**TEXTO MOSTRADO:**
───

Comunidades en riesgo
Las comunidades que viven en la Amazonía, sobre todo las indígenas y ribereñas, están en la primera línea de estas disputas. Son ellas las que reciben el mayor impacto y muchas veces pagan el precio más alto. “Los líderes indígenas y defensores ambientales se han convertido en blancos recurrentes de amenazas y ataques”. A esta violencia, que incluye desplazamientos forzados y pérdida de territorios, se suman viejos problemas de exclusión y falta de reconocimiento de sus derechos.
El panorama se complica todavía más porque gran parte de estos territorios coinciden con áreas protegidas y resguardos indígenas. Allí se cruzan tres fuerzas, la conservación, el desarrollo y la criminalidad, una mezcla que aumenta las tensiones. Por eso, concluye el documento, “entenderla como territorio en disputa exige un enfoque interseccional, multiescalar y profundamente colaborativo que integre a comunidades, Estados y organizaciones internacionales”.
Respuestas insuficientes y llamado a la acción
Aunque en cada país amazónico se han aprobado leyes para frenar la deforestación, regular la minería y proteger territorios indígenas, la realidad es que las respuestas siguen siendo limitadas y desiguales.
El informe señala que “la captura del Estado y la influencia de intereses ilegales o corporativos sobre autoridades locales, fiscales y judiciales” debilitan la capacidad de los gobiernos para actuar. A esto se suma la falta de coordinación entre países, lo que deja abiertas fronteras por donde circulan sin mayor control las economías ilícitas.
Buena parte de las medidas, además, han apostado por un enfoque policial o militar, sin atacar el fondo del problema que son las causas sociales y económicas. Según el informe, estas políticas “marginan a las comunidades que se oponen a megaproyectos” y en algunos casos llegan a criminalizar la protesta. La exclusión de las comunidades de las decisiones alimenta la desconfianza y la violencia, lo que termina frenando los esfuerzos de conservación.
La cooperación internacional ha sumado recursos y proyectos, desde financiamiento climático hasta acuerdos regionales, pero su alcance aún es insuficiente. El documento advierte que “las capacidades y la voluntad de los Estados para proteger los ecosistemas, los recursos naturales y la integridad ecológica continúan siendo limitadas”. En muchos casos, el dinero y los programas se pierden frente a la magnitud del problema y a la falta de control efectivo.
El costo de la inacción es irreversible
FCDS concluye que se necesita una estrategia integral que implique fortalecer la gobernanza, garantizar derechos colectivos, proteger a quienes defienden el bosque y ofrecer alternativas económicas sostenibles que desplacen a las actividades ilegales. “La respuesta debe ser integral, combinando políticas de seguridad, conservación ambiental y desarrollo sostenible”, subraya. El tiempo se agota y solo la cooperación entre gobiernos, comunidades y actores internacionales evitaría un daño al bioma amazónico. El desafío es enorme, pero el costo de la inacción podría ser irreversible.

───

**LO QUE SE PIDE:**
Reproduce literalmente el fragmento del texto sobre la Amazonía que va desde "Respuestas insuficientes y" hasta "las economías ilícitas.".

───

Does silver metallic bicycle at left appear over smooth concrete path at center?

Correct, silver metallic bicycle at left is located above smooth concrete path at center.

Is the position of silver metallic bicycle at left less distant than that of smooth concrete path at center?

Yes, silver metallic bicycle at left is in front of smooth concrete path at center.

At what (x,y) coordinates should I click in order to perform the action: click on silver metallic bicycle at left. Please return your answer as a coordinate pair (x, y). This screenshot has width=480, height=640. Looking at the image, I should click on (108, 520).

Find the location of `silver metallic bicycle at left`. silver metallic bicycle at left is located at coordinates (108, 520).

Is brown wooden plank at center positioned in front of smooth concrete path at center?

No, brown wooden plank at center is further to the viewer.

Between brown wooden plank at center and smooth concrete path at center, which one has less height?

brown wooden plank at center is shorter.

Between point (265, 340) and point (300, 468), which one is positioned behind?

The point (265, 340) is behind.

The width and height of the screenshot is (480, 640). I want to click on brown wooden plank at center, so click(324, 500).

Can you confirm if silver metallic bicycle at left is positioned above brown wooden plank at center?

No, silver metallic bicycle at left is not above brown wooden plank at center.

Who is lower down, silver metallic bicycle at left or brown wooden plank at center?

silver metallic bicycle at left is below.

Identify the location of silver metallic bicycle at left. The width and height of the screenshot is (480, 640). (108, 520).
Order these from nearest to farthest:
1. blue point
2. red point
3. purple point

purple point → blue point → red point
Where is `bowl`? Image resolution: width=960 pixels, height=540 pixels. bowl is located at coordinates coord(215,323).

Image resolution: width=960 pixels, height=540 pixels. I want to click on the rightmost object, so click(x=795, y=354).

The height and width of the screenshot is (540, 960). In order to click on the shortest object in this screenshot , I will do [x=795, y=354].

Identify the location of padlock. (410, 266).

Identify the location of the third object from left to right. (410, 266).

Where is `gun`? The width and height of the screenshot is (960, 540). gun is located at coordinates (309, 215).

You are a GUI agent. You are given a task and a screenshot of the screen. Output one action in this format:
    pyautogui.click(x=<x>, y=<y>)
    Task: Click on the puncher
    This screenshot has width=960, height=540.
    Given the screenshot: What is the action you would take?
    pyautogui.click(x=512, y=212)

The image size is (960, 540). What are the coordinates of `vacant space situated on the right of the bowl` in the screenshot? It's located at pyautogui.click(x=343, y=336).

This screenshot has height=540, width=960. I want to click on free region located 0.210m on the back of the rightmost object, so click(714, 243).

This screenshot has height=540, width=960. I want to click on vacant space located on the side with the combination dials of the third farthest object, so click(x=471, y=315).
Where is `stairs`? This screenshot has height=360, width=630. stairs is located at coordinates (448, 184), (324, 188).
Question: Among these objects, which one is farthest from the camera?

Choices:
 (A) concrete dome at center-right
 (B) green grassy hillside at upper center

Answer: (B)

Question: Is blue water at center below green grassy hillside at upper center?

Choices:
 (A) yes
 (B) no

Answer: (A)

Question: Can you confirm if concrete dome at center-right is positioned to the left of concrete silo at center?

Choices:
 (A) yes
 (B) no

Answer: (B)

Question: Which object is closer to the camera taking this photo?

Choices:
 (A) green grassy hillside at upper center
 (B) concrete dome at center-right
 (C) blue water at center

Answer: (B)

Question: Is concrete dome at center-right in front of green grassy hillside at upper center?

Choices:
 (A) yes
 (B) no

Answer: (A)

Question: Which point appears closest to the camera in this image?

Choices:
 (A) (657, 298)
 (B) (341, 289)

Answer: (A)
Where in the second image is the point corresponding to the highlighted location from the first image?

───

**SOLUCIÓN DEL PROBLEMA:**
Respuestas insuficientes y llamado a la acción
Aunque en cada país amazónico se han aprobado leyes para frenar la deforestación, regular la minería y proteger territorios indígenas, la realidad es que las respuestas siguen siendo limitadas y desiguales.
El informe señala que “la captura del Estado y la influencia de intereses ilegales o corporativos sobre autoridades locales, fiscales y judiciales” debilitan la capacidad de los gobiernos para actuar. A esto se suma la falta de coordinación entre países, lo que deja abiertas fronteras por donde circulan sin mayor control las economías ilícitas.